Your task: Go through the entries below and pick out every line with "directly".

Source records Start Marker

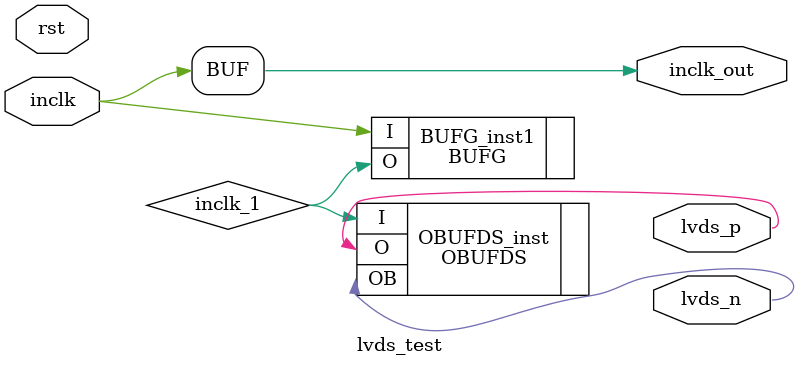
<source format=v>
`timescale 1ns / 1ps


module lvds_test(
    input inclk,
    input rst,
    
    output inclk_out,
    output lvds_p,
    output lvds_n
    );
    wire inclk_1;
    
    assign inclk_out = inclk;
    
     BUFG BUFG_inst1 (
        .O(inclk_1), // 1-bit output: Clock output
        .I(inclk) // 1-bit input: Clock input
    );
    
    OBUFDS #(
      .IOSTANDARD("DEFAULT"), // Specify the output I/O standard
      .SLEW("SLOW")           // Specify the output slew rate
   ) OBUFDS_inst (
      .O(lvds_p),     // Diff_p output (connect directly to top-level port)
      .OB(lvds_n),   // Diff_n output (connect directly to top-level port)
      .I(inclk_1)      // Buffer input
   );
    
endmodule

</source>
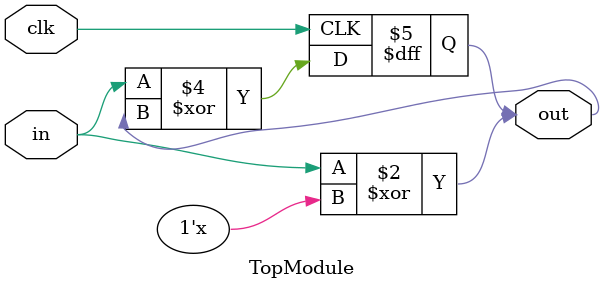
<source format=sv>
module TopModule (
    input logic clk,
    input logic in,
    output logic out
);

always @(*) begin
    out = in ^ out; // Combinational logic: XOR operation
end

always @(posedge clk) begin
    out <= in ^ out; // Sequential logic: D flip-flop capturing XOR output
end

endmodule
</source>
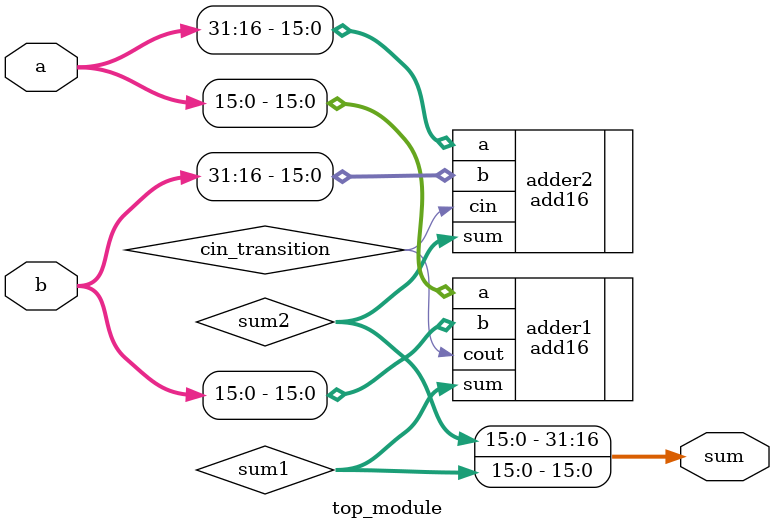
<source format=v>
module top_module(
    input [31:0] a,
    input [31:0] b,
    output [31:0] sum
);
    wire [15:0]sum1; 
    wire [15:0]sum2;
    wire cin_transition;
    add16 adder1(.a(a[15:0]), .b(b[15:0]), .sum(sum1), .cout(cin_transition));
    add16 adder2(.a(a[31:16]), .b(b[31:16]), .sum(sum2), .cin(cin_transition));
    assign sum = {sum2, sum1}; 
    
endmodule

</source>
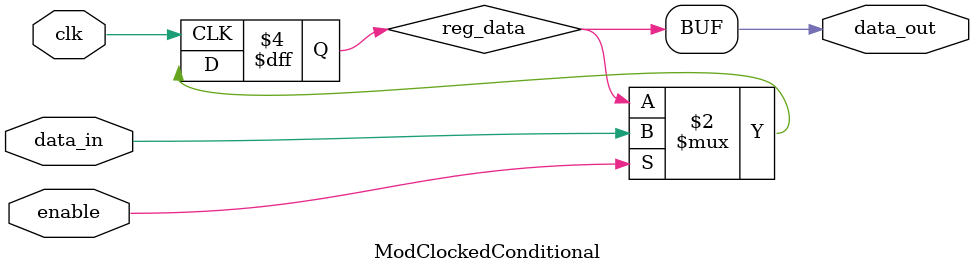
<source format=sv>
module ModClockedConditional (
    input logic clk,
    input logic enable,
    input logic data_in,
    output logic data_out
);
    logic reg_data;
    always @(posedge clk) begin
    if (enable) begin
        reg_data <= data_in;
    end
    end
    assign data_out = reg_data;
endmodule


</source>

Source records End Marker
Source records Start Marker

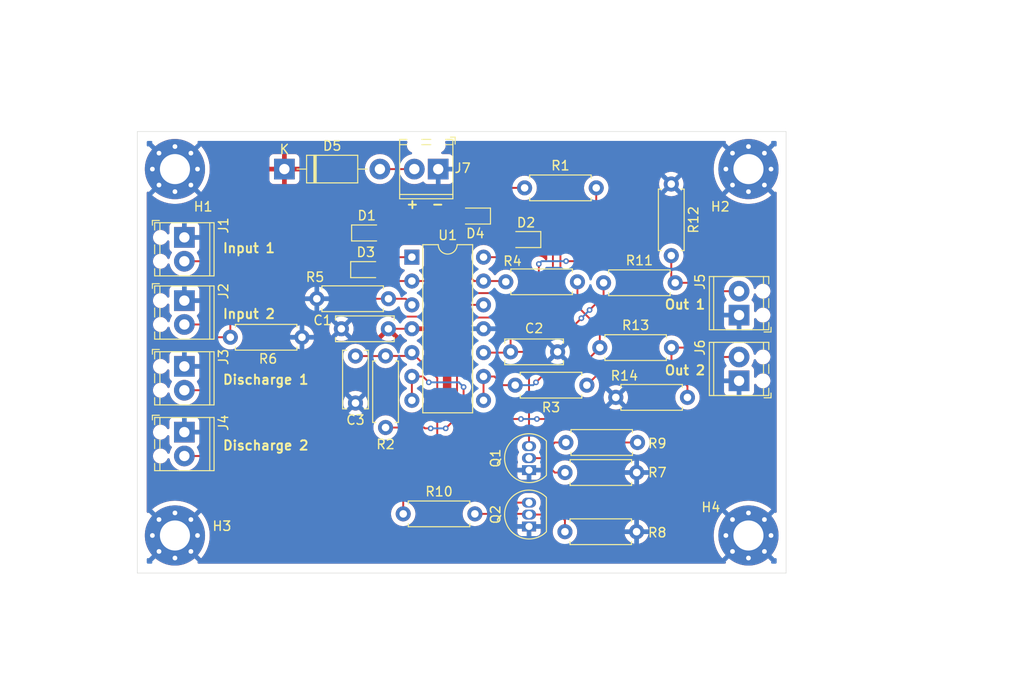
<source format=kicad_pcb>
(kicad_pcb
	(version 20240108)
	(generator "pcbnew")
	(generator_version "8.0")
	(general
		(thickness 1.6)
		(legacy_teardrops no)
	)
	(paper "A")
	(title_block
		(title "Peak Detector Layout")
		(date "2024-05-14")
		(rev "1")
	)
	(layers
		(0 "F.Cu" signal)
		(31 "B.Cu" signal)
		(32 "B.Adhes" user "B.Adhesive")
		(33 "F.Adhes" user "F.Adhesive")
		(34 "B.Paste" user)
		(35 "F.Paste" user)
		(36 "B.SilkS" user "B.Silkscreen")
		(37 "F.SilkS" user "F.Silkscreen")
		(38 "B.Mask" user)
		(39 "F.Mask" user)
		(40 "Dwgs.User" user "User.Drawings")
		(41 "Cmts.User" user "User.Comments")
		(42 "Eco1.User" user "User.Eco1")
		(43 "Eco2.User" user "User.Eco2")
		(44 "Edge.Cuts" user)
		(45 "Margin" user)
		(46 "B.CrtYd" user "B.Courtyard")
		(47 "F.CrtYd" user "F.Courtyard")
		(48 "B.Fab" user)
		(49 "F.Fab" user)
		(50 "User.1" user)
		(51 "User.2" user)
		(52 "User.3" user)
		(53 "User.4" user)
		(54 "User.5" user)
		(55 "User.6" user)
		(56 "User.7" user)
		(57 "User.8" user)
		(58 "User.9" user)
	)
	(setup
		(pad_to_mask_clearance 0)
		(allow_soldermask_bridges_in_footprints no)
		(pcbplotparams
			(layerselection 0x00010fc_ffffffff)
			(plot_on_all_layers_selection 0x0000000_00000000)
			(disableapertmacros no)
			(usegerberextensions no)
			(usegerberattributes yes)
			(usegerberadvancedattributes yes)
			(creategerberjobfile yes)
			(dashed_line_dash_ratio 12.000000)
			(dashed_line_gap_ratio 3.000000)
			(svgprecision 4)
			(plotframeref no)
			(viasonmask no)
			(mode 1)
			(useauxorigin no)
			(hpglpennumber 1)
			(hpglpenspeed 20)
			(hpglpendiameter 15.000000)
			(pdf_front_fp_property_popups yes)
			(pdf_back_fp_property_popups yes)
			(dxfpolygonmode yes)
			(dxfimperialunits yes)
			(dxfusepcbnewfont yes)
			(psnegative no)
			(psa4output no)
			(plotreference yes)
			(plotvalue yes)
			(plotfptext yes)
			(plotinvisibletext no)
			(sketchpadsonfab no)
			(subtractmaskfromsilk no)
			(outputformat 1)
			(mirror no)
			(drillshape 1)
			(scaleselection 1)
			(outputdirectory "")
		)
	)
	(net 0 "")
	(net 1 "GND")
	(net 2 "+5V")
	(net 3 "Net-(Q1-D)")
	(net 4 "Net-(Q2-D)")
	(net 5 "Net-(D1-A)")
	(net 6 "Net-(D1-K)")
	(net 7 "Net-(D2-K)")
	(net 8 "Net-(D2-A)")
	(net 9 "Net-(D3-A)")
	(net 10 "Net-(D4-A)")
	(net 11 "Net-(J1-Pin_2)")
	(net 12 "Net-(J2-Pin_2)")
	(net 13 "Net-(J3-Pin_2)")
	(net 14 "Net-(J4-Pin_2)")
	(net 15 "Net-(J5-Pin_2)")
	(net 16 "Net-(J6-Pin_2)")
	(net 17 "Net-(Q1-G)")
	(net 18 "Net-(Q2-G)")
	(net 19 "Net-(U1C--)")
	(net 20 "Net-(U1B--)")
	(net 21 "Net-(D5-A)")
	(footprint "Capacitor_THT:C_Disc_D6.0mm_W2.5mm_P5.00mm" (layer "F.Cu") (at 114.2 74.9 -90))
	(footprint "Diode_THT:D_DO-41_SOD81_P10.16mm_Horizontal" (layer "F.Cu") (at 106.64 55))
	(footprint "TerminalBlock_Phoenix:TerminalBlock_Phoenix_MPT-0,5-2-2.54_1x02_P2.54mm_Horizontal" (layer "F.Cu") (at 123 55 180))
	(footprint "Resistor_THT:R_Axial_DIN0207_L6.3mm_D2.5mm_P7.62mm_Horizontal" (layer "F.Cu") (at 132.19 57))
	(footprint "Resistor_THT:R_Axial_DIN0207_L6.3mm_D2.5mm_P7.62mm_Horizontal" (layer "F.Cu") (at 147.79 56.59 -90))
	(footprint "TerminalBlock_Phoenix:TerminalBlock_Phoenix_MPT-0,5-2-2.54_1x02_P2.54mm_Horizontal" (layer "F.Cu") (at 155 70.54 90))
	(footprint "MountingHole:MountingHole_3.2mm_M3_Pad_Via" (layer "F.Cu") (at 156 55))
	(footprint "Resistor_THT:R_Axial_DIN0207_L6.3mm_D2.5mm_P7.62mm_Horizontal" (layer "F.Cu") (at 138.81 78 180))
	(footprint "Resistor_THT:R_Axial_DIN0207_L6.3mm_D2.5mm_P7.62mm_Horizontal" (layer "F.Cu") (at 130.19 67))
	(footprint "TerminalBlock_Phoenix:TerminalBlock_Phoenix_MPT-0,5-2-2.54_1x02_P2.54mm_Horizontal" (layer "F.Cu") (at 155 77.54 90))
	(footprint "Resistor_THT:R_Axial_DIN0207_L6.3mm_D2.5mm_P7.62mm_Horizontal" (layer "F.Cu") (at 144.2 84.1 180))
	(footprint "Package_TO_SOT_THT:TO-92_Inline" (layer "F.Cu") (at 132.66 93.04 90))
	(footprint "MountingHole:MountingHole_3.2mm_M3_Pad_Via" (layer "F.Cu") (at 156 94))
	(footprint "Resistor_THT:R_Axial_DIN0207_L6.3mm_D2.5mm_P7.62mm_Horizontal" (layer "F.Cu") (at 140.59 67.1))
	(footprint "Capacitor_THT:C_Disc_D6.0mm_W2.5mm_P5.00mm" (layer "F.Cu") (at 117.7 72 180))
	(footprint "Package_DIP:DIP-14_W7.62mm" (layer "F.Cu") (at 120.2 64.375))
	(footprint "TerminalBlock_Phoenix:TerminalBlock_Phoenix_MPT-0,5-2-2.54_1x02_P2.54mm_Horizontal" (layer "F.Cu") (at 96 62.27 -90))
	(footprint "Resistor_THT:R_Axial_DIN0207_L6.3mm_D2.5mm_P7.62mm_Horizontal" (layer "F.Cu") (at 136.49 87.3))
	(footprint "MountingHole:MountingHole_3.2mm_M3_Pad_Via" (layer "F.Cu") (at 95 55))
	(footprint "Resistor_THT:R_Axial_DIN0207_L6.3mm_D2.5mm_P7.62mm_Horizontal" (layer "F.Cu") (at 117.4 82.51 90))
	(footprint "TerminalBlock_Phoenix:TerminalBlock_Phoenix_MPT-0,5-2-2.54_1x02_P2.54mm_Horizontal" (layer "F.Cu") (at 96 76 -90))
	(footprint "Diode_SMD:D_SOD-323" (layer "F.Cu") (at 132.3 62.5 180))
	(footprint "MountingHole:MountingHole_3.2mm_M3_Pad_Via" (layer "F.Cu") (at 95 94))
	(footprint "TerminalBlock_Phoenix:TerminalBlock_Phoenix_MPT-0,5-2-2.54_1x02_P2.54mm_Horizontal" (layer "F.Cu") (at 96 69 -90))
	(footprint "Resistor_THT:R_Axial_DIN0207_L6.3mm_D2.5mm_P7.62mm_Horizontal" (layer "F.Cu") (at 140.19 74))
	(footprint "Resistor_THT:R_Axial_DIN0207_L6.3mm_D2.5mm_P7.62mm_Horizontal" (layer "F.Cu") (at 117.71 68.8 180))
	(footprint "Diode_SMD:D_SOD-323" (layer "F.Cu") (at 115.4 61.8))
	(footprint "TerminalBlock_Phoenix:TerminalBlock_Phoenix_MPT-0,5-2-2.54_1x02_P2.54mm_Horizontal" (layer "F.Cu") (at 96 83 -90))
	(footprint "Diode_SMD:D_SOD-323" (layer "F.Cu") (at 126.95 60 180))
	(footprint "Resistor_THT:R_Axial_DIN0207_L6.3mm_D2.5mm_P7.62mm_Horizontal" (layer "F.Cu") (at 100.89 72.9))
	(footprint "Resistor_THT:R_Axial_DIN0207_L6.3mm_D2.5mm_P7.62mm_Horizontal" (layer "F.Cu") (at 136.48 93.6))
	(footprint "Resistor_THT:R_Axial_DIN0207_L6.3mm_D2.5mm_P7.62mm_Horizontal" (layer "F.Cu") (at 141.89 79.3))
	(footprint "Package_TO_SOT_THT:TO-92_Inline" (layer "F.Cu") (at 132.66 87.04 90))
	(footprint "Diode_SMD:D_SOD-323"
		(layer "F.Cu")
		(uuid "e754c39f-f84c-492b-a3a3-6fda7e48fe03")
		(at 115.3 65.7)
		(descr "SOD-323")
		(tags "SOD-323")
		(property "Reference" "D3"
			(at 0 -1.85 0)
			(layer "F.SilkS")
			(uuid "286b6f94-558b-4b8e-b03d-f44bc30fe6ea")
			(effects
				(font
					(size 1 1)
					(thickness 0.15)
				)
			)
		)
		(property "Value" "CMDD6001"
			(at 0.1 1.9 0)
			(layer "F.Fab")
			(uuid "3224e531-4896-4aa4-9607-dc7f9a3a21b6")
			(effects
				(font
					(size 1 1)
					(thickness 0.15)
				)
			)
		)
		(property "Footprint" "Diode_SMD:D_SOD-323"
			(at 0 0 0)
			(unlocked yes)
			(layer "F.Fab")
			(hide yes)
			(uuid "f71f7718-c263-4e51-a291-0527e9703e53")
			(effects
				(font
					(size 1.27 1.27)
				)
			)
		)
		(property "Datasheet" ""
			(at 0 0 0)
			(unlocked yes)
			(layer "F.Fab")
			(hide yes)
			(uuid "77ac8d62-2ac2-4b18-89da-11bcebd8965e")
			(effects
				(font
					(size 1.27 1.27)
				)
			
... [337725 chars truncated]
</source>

Source records End Marker
Source records Start Marker

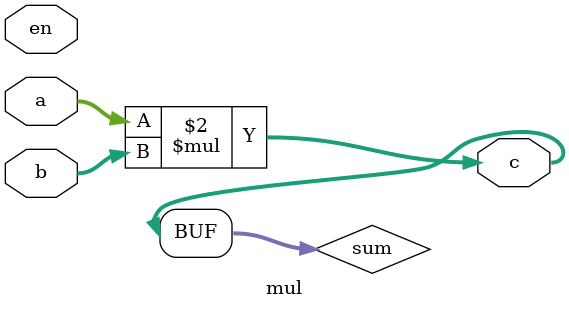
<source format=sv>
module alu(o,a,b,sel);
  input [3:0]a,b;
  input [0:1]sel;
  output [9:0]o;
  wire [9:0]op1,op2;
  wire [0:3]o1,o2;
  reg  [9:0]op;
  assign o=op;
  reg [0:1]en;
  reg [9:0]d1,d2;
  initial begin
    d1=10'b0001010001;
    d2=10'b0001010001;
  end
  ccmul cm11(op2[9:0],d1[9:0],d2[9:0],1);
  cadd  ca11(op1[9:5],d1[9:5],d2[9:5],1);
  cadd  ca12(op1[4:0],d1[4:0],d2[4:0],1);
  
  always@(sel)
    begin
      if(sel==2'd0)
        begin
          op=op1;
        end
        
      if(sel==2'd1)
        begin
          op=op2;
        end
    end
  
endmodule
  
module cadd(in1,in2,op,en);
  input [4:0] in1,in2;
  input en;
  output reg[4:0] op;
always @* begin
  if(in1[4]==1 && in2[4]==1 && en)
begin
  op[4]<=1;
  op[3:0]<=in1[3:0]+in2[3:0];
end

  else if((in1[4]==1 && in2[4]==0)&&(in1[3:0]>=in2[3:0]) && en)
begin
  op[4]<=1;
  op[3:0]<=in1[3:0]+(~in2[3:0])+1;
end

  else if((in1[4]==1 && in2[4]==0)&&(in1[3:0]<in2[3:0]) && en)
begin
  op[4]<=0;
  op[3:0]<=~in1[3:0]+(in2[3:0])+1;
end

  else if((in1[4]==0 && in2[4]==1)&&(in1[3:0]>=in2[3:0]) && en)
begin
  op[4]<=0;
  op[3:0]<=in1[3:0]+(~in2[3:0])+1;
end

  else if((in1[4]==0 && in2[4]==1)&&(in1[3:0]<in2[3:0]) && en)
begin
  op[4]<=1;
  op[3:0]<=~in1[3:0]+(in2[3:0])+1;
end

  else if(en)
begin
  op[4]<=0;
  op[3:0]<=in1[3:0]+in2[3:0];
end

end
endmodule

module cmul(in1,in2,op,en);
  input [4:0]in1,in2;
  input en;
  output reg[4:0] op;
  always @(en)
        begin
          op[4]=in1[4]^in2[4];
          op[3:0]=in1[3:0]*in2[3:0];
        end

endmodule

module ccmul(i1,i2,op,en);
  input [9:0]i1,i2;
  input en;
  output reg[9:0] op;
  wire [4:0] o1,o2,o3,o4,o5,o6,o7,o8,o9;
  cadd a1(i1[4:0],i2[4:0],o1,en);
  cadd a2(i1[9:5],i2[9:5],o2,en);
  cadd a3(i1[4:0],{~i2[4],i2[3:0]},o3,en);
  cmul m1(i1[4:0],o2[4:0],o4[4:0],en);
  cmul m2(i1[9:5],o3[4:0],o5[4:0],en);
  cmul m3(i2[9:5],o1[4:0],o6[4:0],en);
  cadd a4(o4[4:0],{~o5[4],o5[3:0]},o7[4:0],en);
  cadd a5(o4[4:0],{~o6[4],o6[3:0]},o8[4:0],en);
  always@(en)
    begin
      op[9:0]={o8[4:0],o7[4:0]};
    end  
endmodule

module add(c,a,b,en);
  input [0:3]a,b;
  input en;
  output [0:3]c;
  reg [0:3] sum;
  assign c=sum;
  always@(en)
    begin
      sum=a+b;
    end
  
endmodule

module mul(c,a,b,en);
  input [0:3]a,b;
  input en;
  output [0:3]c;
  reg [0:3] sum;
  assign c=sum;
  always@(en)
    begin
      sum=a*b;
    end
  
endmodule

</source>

Source records End Marker

Written answer:
      .O(lvds_p),     // Diff_p output (connect directly to top-level port)
      .OB(lvds_n),   // Diff_n output (connect directly to top-level port)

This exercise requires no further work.